(Beginning of EXERCISE DATA)

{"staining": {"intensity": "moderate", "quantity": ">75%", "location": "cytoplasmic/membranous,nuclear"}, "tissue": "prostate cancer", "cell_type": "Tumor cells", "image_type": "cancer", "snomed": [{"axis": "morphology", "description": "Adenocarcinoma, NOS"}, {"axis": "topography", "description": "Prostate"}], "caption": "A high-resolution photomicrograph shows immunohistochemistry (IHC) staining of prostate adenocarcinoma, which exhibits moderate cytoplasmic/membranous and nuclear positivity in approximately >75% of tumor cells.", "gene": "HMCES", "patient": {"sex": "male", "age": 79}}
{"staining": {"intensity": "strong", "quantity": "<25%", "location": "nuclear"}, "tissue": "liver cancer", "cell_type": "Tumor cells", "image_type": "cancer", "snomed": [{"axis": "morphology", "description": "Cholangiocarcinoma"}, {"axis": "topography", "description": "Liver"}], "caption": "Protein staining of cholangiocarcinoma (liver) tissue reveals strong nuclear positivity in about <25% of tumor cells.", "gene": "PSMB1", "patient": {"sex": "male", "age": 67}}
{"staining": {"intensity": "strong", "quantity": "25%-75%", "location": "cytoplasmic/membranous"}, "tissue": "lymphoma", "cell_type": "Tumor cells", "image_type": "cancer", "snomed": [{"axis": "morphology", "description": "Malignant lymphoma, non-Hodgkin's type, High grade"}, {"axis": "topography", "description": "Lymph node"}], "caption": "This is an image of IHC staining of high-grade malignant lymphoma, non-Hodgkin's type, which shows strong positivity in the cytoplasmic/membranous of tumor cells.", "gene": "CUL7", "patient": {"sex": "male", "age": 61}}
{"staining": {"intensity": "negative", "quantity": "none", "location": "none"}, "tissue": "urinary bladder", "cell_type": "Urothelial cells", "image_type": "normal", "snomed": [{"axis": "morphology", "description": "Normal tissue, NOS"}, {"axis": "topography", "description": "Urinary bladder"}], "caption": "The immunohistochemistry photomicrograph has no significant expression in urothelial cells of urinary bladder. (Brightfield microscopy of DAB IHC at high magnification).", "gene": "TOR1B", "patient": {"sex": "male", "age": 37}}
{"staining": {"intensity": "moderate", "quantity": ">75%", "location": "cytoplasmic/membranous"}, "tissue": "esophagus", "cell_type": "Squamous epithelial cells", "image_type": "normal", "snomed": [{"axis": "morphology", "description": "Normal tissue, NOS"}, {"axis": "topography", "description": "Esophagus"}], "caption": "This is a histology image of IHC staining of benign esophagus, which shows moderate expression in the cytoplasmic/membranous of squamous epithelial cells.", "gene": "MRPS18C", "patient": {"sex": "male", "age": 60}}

(End of EXERCISE DATA)

An exact transcription of every record above is required.

**SOLUTION BELOW:**
{"staining": {"intensity": "moderate", "quantity": ">75%", "location": "cytoplasmic/membranous,nuclear"}, "tissue": "prostate cancer", "cell_type": "Tumor cells", "image_type": "cancer", "snomed": [{"axis": "morphology", "description": "Adenocarcinoma, NOS"}, {"axis": "topography", "description": "Prostate"}], "caption": "A high-resolution photomicrograph shows immunohistochemistry (IHC) staining of prostate adenocarcinoma, which exhibits moderate cytoplasmic/membranous and nuclear positivity in approximately >75% of tumor cells.", "gene": "HMCES", "patient": {"sex": "male", "age": 79}}
{"staining": {"intensity": "strong", "quantity": "<25%", "location": "nuclear"}, "tissue": "liver cancer", "cell_type": "Tumor cells", "image_type": "cancer", "snomed": [{"axis": "morphology", "description": "Cholangiocarcinoma"}, {"axis": "topography", "description": "Liver"}], "caption": "Protein staining of cholangiocarcinoma (liver) tissue reveals strong nuclear positivity in about <25% of tumor cells.", "gene": "PSMB1", "patient": {"sex": "male", "age": 67}}
{"staining": {"intensity": "strong", "quantity": "25%-75%", "location": "cytoplasmic/membranous"}, "tissue": "lymphoma", "cell_type": "Tumor cells", "image_type": "cancer", "snomed": [{"axis": "morphology", "description": "Malignant lymphoma, non-Hodgkin's type, High grade"}, {"axis": "topography", "description": "Lymph node"}], "caption": "This is an image of IHC staining of high-grade malignant lymphoma, non-Hodgkin's type, which shows strong positivity in the cytoplasmic/membranous of tumor cells.", "gene": "CUL7", "patient": {"sex": "male", "age": 61}}
{"staining": {"intensity": "negative", "quantity": "none", "location": "none"}, "tissue": "urinary bladder", "cell_type": "Urothelial cells", "image_type": "normal", "snomed": [{"axis": "morphology", "description": "Normal tissue, NOS"}, {"axis": "topography", "description": "Urinary bladder"}], "caption": "The immunohistochemistry photomicrograph has no significant expression in urothelial cells of urinary bladder. (Brightfield microscopy of DAB IHC at high magnification).", "gene": "TOR1B", "patient": {"sex": "male", "age": 37}}
{"staining": {"intensity": "moderate", "quantity": ">75%", "location": "cytoplasmic/membranous"}, "tissue": "esophagus", "cell_type": "Squamous epithelial cells", "image_type": "normal", "snomed": [{"axis": "morphology", "description": "Normal tissue, NOS"}, {"axis": "topography", "description": "Esophagus"}], "caption": "This is a histology image of IHC staining of benign esophagus, which shows moderate expression in the cytoplasmic/membranous of squamous epithelial cells.", "gene": "MRPS18C", "patient": {"sex": "male", "age": 60}}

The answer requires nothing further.